Nazismo higiénico
Na senda da voragem proibicionista norte-americana, que já contaminou a Irlanda e a Espanha, o governo português ameaçou hoje a sua intenção de tornar os fumadores em proscritos, a não ser que decidam dedicar-se ao eremitério ou à navegação solitária em bote descoberto. A justificação relembra o paternalismo hipócrita das penas de fogo da inquisição: trata-se, não de perseguir alguém, mas de proteger a saúde dos "fumadores passivos". Estas criaturas (entre as quais, conforme os dias, me incluo) são uma amálgama de seres definhantes, inapelavelmente estropiadas pelo ominoso fumo do tabaco alheio, mas paradoxalmente imunes à salsugem acre que os belíssimos autocarros e camionetas que formam a espinha dorsal do sistema público de transportes generosamente lançam na atmosfera. Tais seres demonstram igualmente uma acentuada resistência aos bacilos perigosos que procriam alegremente nas atulhadas e pouco limpas salas de espera do SNS.

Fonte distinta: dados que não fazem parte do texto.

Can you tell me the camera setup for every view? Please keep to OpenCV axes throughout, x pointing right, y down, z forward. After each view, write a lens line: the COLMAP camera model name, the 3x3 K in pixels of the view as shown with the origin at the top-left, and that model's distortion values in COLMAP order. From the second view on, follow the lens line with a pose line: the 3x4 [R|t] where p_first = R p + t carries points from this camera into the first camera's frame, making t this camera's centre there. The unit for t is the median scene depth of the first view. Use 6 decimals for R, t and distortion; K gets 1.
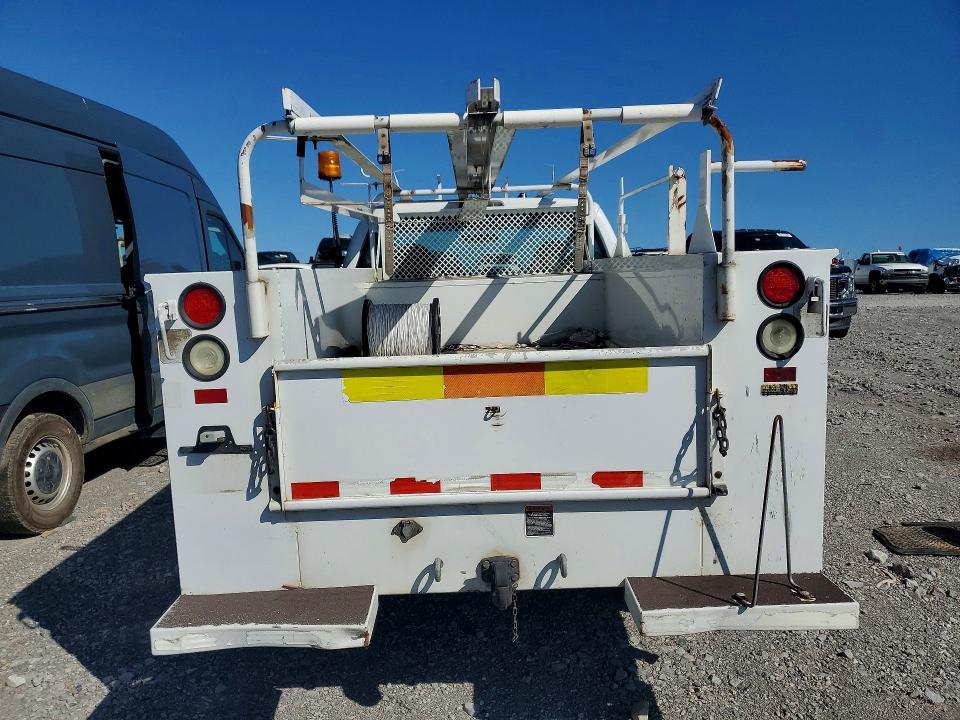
lens RADIAL K [[754.5, 0, 485.1], [0, 754.5, 366.4], [0, 0, 1]] dist [-0.005277, 0.058520]
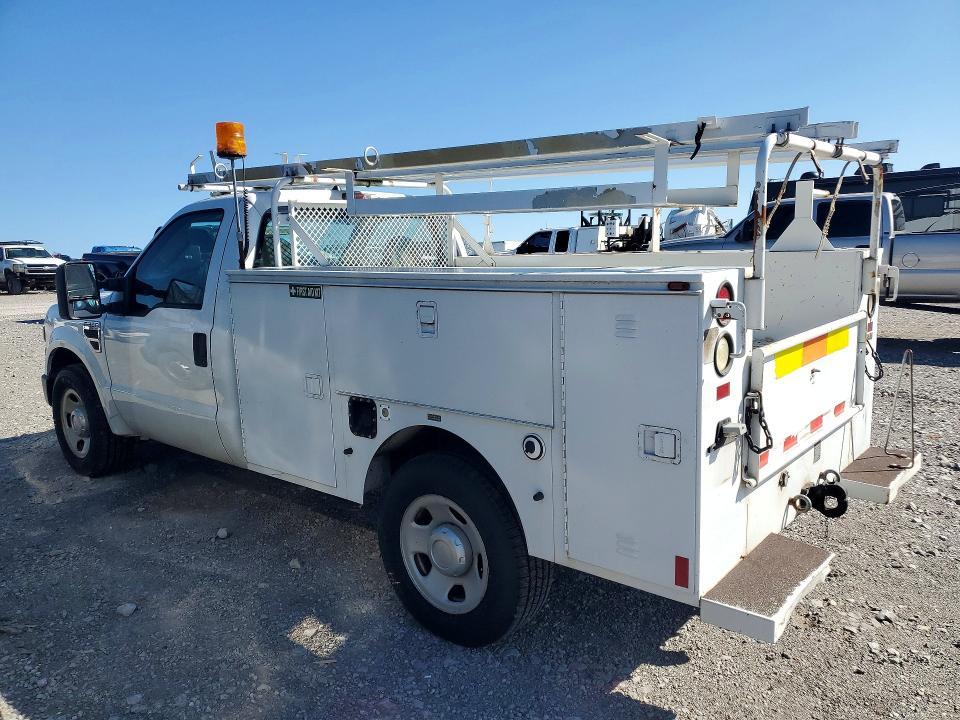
lens RADIAL K [[754.5, 0, 485.1], [0, 754.5, 366.4], [0, 0, 1]] dist [-0.005277, 0.058520]
pose [[0.655664, -0.129744, 0.743822, -1.062905], [0.121316, 0.990429, 0.065821, -0.078830], [-0.745243, 0.047081, 0.665128, 0.450177]]
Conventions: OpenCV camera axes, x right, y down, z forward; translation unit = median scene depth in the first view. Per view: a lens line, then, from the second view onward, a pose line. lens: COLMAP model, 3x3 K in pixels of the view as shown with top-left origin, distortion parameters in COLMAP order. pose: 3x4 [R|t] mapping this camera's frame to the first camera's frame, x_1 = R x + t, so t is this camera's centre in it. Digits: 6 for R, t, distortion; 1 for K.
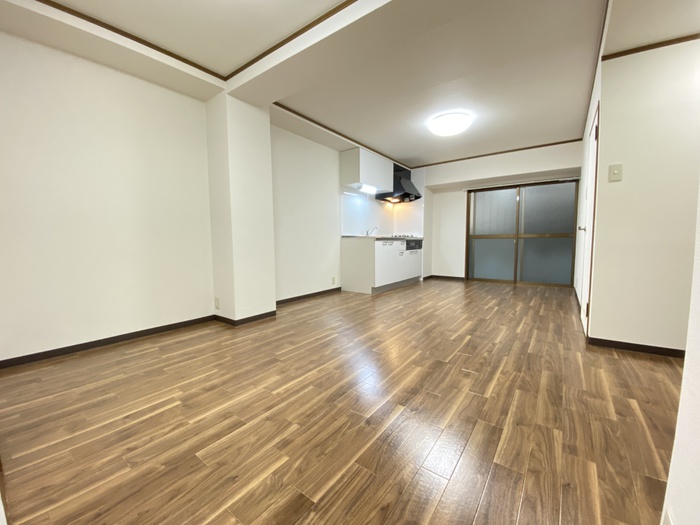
lens RADIAL K [[287.3, 0, 347.5], [0, 287.3, 263.1], [0, 0, 1]] dist [-0.008469, -0.003062]
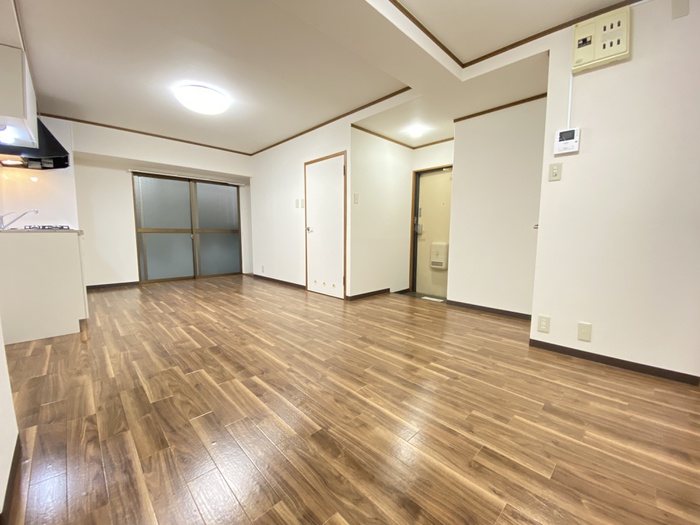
lens RADIAL K [[287.3, 0, 352.4], [0, 287.3, 266.2], [0, 0, 1]] dist [-0.008469, -0.003062]
pose [[0.152540, -0.116006, 0.981465, -0.705033], [0.074477, 0.991613, 0.105630, -0.077415], [-0.985487, 0.056984, 0.159901, 0.698436]]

Em tempos, a humanidade dividia-se em "fumadores " e em "não fumadores". Com o advento da era nazi, um senhor chamado Fritz Lickint - que, entre outras coisas, afirmava que o café provocava cancro - inventou o termo "Passiv Raucher" (o que, em idioma menos farpado e mais familiar, significa precisamente "fumador passivo"). Nesse "Brave New World" que foi o III Reich, foram adoptadas uma série de medidas destinadas à proscrição do vício e à promoção da virtude - a idade legal para compra do tabaco foi elevada para os 25 anos; foi proibida a publicidade ao tabaco; foi imposta a interdição de fumar em espaços públicos, como bares e restaurantes. Como se sabe, os esforços desse progressista governo para proteger os cidadãos "puros" dos "Untermenschen" envolveu também a proscrição destes últimos, e subsequente transmutação dos mesmos em fumo e cinzas...
Mais de sessenta anos volvidos, o governo português decide recuperar parte desse património cívico, e dar-lhe forma de lei - Sieg Heil!